他松开了掐她下巴的手,转而扣住她的腰,把她从墙上抬起来一点,又重重地按下去。她闷哼了一声,手指重新抓紧了他的肩膀,指甲嵌进去,比刚才更深。
“现在我离婚了,”他一字一句地说,每说一个字就狠狠顶一下,像是要把这些话一个字一个字地钉进她身体里,“现在我不是别人的丈夫了,不用偷偷摸摸了,不用算着你排卵期算着我出差时间算着......”
他的动作越来越重,越来越快,她被他撞得后背一下一下地磕在瓷砖上,脊椎骨传来一阵阵酥麻的钝痛。她想说话,但气流被撞散了,从喉咙里出来的时候碎成了一截一截的低吟。
“我现在是自由的,”他俯下身,嘴唇贴着她的耳廓,气息滚烫,“我是一个离了婚的男人,为了你把宋家得罪干净了,把委里上下的人全得罪干净了。我现在走出去,别人不在背后戳我脊梁骨就算客气了。”
他的声音压得更低了,低到像是在跟自己说话。
“我一个正厅级,放在哪儿不是被供着的?嗯?可你呢,你连个名分都不给我。”
这些话像是他一直以来的执念,在心里憋了很久的,一直没有发泄出口。
今天终于给她发泄出来了。
孟彻最擅长的就是憋。
即便他付出了多大委屈,他都不会说。
但今天,居然破天荒的,对她吐露了一大堆。
他退出来,把她翻了个身。她的手掌本能地撑在瓷砖上,十指张开,指尖因为用力而泛白。水从莲蓬头浇下来,顺着她的脊椎沟往下淌,在腰窝那里汇成一洼,又漫出来,沿着臀线往下流。

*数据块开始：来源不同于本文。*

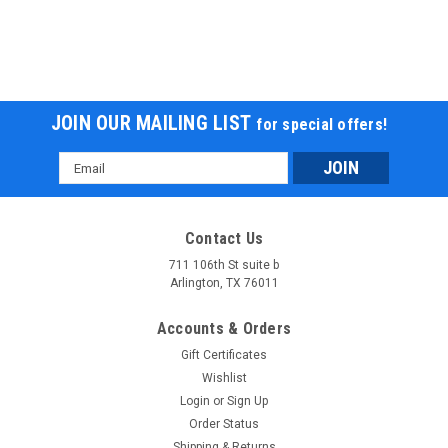
JOIN OUR MAILING LIST
for special offers!
Email
Address
Contact Us
711 106th St suite b
Arlington, TX 76011
Accounts & Orders
Gift Certificates
Wishlist
Login
or
Sign Up
Order Status
Shipping & Returns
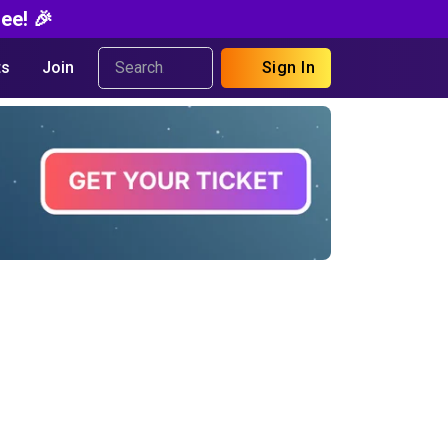
ee! 🎉
s
Join
Sign In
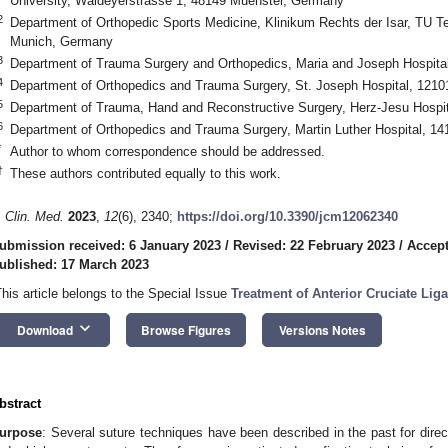
University, Waldeyerstrasse 1, 48149 Muenster, Germany
2
Department of Orthopedic Sports Medicine, Klinikum Rechts der Isar, TU T
Munich, Germany
3
Department of Trauma Surgery and Orthopedics, Maria and Joseph Hospit
4
Department of Orthopedics and Trauma Surgery, St. Joseph Hospital, 1210
5
Department of Trauma, Hand and Reconstructive Surgery, Herz-Jesu Hospi
6
Department of Orthopedics and Trauma Surgery, Martin Luther Hospital, 14
*
Author to whom correspondence should be addressed.
†
These authors contributed equally to this work.
. Clin. Med.
2023
,
12
(6), 2340;
https://doi.org/10.3390/jcm12062340
ubmission received: 6 January 2023
/
Revised: 22 February 2023
/
Accept
ublished: 17 March 2023
This article belongs to the Special Issue
Treatment of Anterior Cruciate Lig
keyboard_arrow_down
Download
Browse Figures
Versions Notes
bstract
urpose
: Several suture techniques have been described in the past for direc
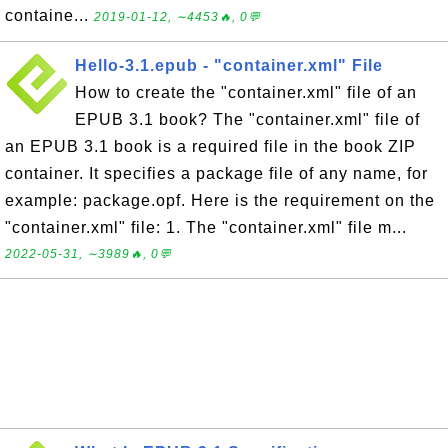
containe...
2019-01-12, ∼4453🔥, 0💬
Hello-3.1.epub - "container.xml" File
How to create the "container.xml" file of an
EPUB 3.1 book? The "container.xml" file of
an EPUB 3.1 book is a required file in the book ZIP
container. It specifies a package file of any name, for
example: package.opf. Here is the requirement on the
"container.xml" file: 1. The "container.xml" file m...
2022-05-31, ∼3989🔥, 0💬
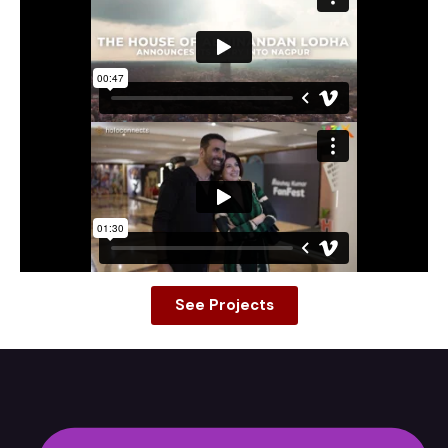
See Projects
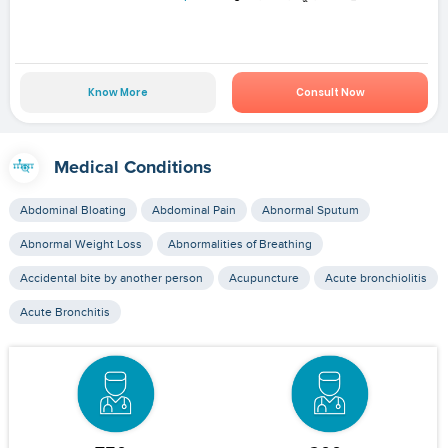
Know More
Consult Now
Medical Conditions
Abdominal Bloating
Abdominal Pain
Abnormal Sputum
Abnormal Weight Loss
Abnormalities of Breathing
Accidental bite by another person
Acupuncture
Acute bronchiolitis
Acute Bronchitis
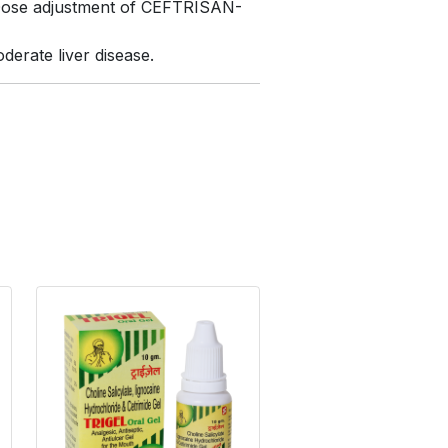
. Dose adjustment of CEFTRISAN-
erate liver disease.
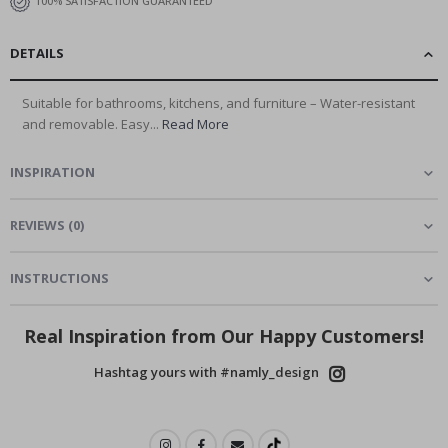
100% SATISFACTION GUARANTEED
DETAILS
Suitable for bathrooms, kitchens, and furniture – Water-resistant
and removable. Easy...
Read More
INSPIRATION
REVIEWS
(
0
)
INSTRUCTIONS
Real Inspiration from Our Happy Customers!
Hashtag yours with #namly_design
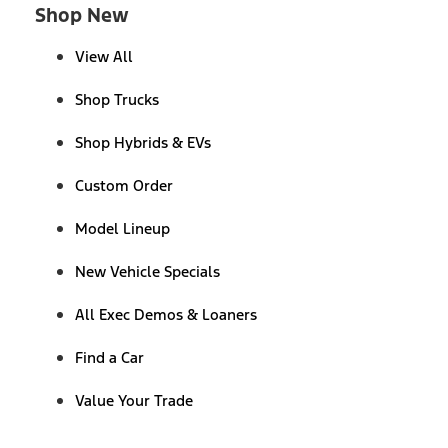
Shop New
View All
Shop Trucks
Shop Hybrids & EVs
Custom Order
Model Lineup
New Vehicle Specials
All Exec Demos & Loaners
Find a Car
Value Your Trade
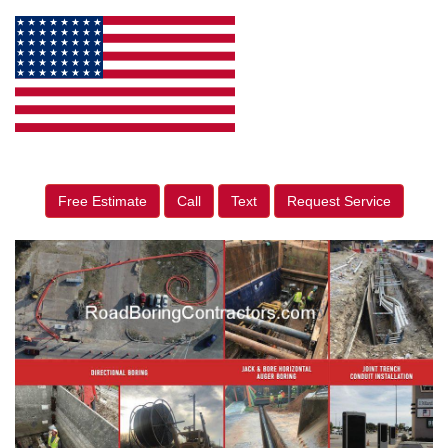
Free Estimate
Call
Text
Request Service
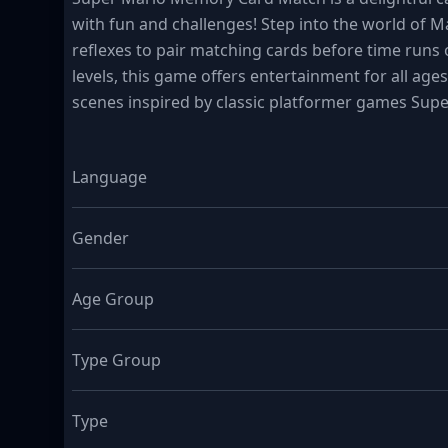
with fun and challenges! Step into the world of 
reflexes to pair matching cards before time runs o
levels, this game offers entertainment for all age
scenes inspired by classic platformer games Sup
Language
Gender
Age Group
Type Group
Type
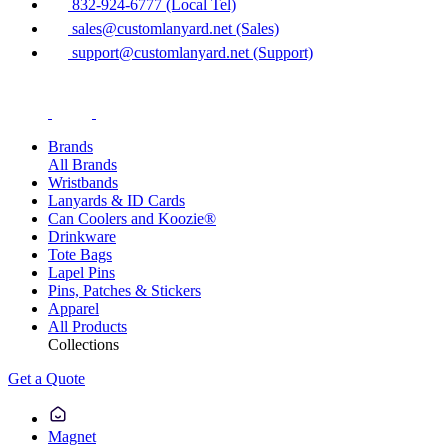
832-924-6777 (Local Tel)
sales@customlanyard.net (Sales)
support@customlanyard.net (Support)
Brands
All Brands
Wristbands
Lanyards & ID Cards
Can Coolers and Koozie®
Drinkware
Tote Bags
Lapel Pins
Pins, Patches & Stickers
Apparel
All Products
Collections
Get a Quote
Magnet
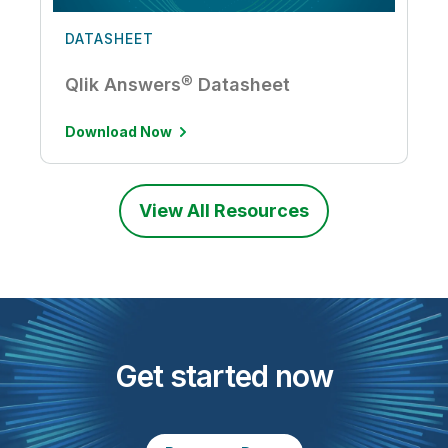
DATASHEET
Qlik Answers® Datasheet
Download Now
View All Resources
Get started now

紧接着他从后面进入,一只手扣着她的胯骨,另一只手从前面绕过去,掐住她的脖子。
拇指按在她喉结旁边的动脉上,其余四指贴着她的后颈,力道刚好让她能感觉到脉搏在他掌心下突突地跳。
“我现在成了全京城的笑话,”他贴着她的后背,胸膛压上去,把她夹在自己和瓷砖之间,嘴唇贴着她的后颈,顺着脊椎一节一节往上吻,吻到她的耳后,“为了一个女人,婚离了,结果人家还不嫁。你知道司里那几个老东西怎么说吗?说我是被狐狸精迷了心窍——”
他笑了一声,不是笑,是鼻子里哼出来的气。
“他们懂什么?嗯?他们见过你高潮时候什么样吗?见过你跪在我办公桌下面含着我的时候什么样吗?见过你......”
他猛地吸了一口气,声音突然从喉咙深处变成了牙缝里挤出来的,带着一种近乎痛苦的狠劲。
“你是我的。”
每一个字都伴随着一次顶到最深处的撞击,声音撞碎了,和着水声和皮肉相击的声音一起砸在浴室的四壁之间。
“你跑不掉的。”
她的额头抵着瓷砖,睫毛湿透了,视线模糊。